One evening, about two solar days from the Diagnosan's system, the entire crew gathered together in Crichton's quarters -- taking advantage of one of John's lucid periods -- to discuss plans and contingencies. After a fair amount of arguing in circles, Jool spoke up and suggested, in a surprisingly subdued manner, that if Selkar could do nothing for the ailing human, their next best hope might be to find the Interon homeworld. This was not solely for herself, she assured them -- though she would be glad to see her home again -- but because Interon and human physiology were so similar. Her people might know a way to help Crichton.

Chiana and Rygel snorted in disbelief, both of them unable or unwilling to believe that her idea was anything but purely self-serving. Their derision was interrupted by an unexpected voice.

From his prone position on the bunk, even weakened as he was, John managed to slap both of them down. "Pip, Sparky, put a sock in it. Jool's got a good point. Her motives are irrelevant; the idea is a good one. In fact," he continued, "we might as well start searching now. I know for a fact that Selkar can't do anything."

John had hardly spoken three words to anyone except Aeryn since arriving back on board -- they'd held the meeting here more as a gesture, to make him feel like part of the crew again, not because they expected him to join in the discussion -- so his sudden outburst shocked everyone into silence.

In spite of John's arguments, though, the rest voted unanimously to continue to the Diagnosan's hospice as planned. If that didn't pan out, and if Selkar had no other suggestions, then they would consider searching for Jool's home planet. Ignoring the human's exasperated objections, they adjourned the meeting.

Alone among all of them, only Aeryn, who had heard John's litany of hopes back on the planet, thought she understood the reasons for his enthusiastic support of Jool's plans.

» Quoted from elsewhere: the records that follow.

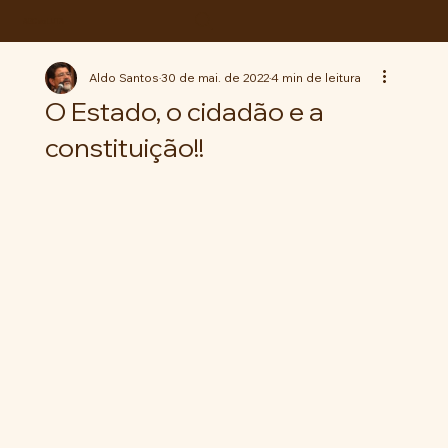
ABC da LUTA
Aldo Santos
30 de mai. de 2022
4 min de leitura
O Estado, o cidadão e a
constituição!!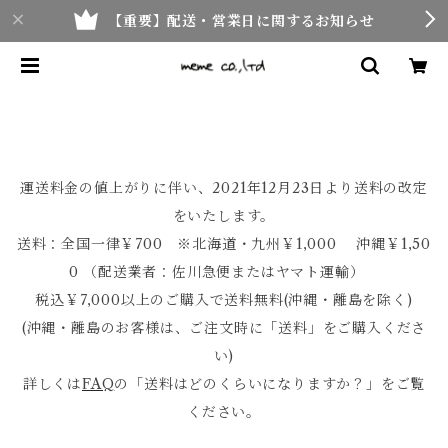
【重要】配送・営業日に関するお知らせ
運送料金の値上がりに伴い、2021年12月23日より送料の改定
をいたします。
送料：全国一律￥700 ※北海道・九州￥1,000 沖縄￥1,50
0 （配送業者：佐川急便またはヤマト運輸）
税込￥7,000以上のご購入で送料無料(沖縄・離島を除く)
(沖縄・離島のお客様は、ご注文時に「送料」をご購入くださ
い)
詳しくは
FAQ
の「送料はどのくらいになりますか？」をご覧
ください。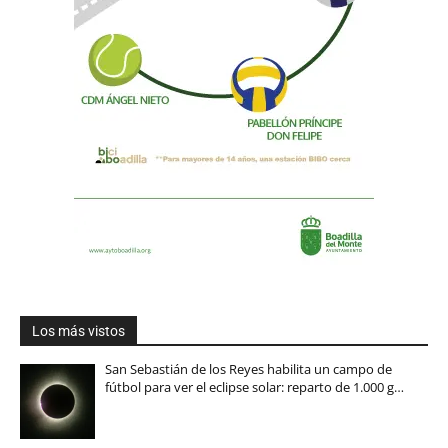
Los más vistos
San Sebastián de los Reyes habilita un campo de
fútbol para ver el eclipse solar: reparto de 1.000 g…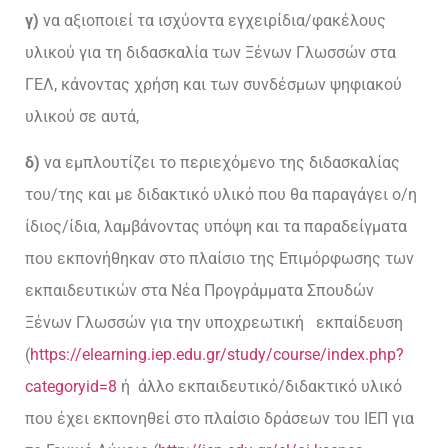
γ)
να αξιοποιεί τα ισχύοντα εγχειρίδια/φακέλους
υλικού για τη διδασκαλία των Ξένων Γλωσσών στα
ΓΕΛ, κάνοντας χρήση και των συνδέσμων ψηφιακού
υλικού σε αυτά,
δ)
να εμπλουτίζει το περιεχόμενο της διδασκαλίας
του/της και με διδακτικό υλικό που θα παραγάγει ο/η
ίδιος/ίδια, λαμβάνοντας υπόψη και τα παραδείγματα
που εκπονήθηκαν στο πλαίσιο της Επιμόρφωσης των
εκπαιδευτικών στα Νέα Προγράμματα Σπουδών
Ξένων Γλωσσών για την υποχρεωτική εκπαίδευση
(
https://elearning.iep.edu.gr/study/course/index.php?
categoryid=8
ή άλλο εκπαιδευτικό/διδακτικό υλικό
που έχει εκπονηθεί στο πλαίσιο δράσεων του ΙΕΠ για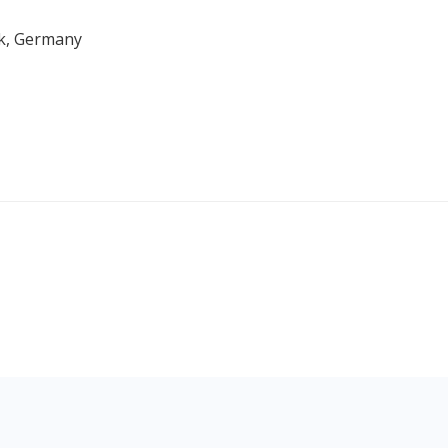
ck, Germany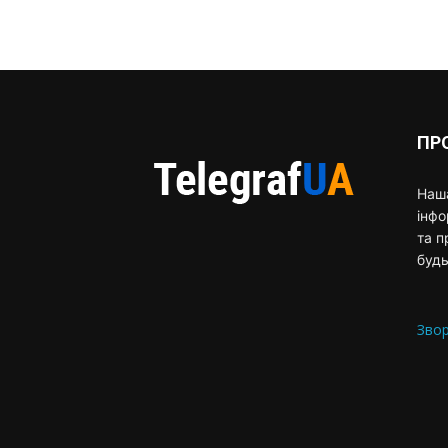
ПР
Наша
інф
та п
будь
Звор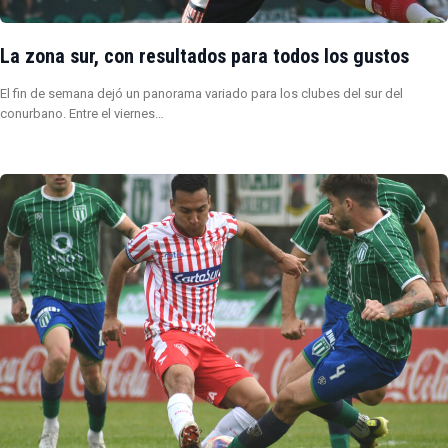
La zona sur, con resultados para todos los gustos
El fin de semana dejó un panorama variado para los clubes del sur del
conurbano. Entre el viernes…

Once they were alone, she turned to him. "John, do you really think Jool's people can help, or are you just using it as an excuse to get her home?"

John grimaced, looking a bit sullen. "I'm not sure if they can help or not -- I don't think anyone can help -- but they're as good a choice as any, given the similarities between our species. Jool's right about that. Either way, though, it would be nice if we could manage to get at least one of us home."







Upon their arrival, Moya's crew invited Selkar and her assistant aboard the ship to examine Crichton again and render a verdict.

John almost smiled at the feeling of deja vu when the translator said exactly what John had been telling them all along. "We are sorry, but there is still nothing the doctor can do. There is simply not enough information available on his species to reconstruct the damaged areas as they should be. Any attempt in the absence of data would almost certainly make the situation worse."

Moya's crew looked crestfallen. Even Rygel.

"Too bad we can't get Scorpy in here to consult," John quipped darkly. "That bastard was probably the greatest expert on the human brain this side of Earth."

Most of his friends just grimaced at the gallows humor, but Aeryn froze in place at his words, as if she'd been struck. She stood like that for several microts, then, without a word, she grabbed Crais by the upper arm and dragged him from the room.

Everyone watched her go, then turned to Crichton as if requesting an explanation. "Don't look at me guys," he said, completely nonplussed. "The males of my species gave up trying to understand women a long time ago."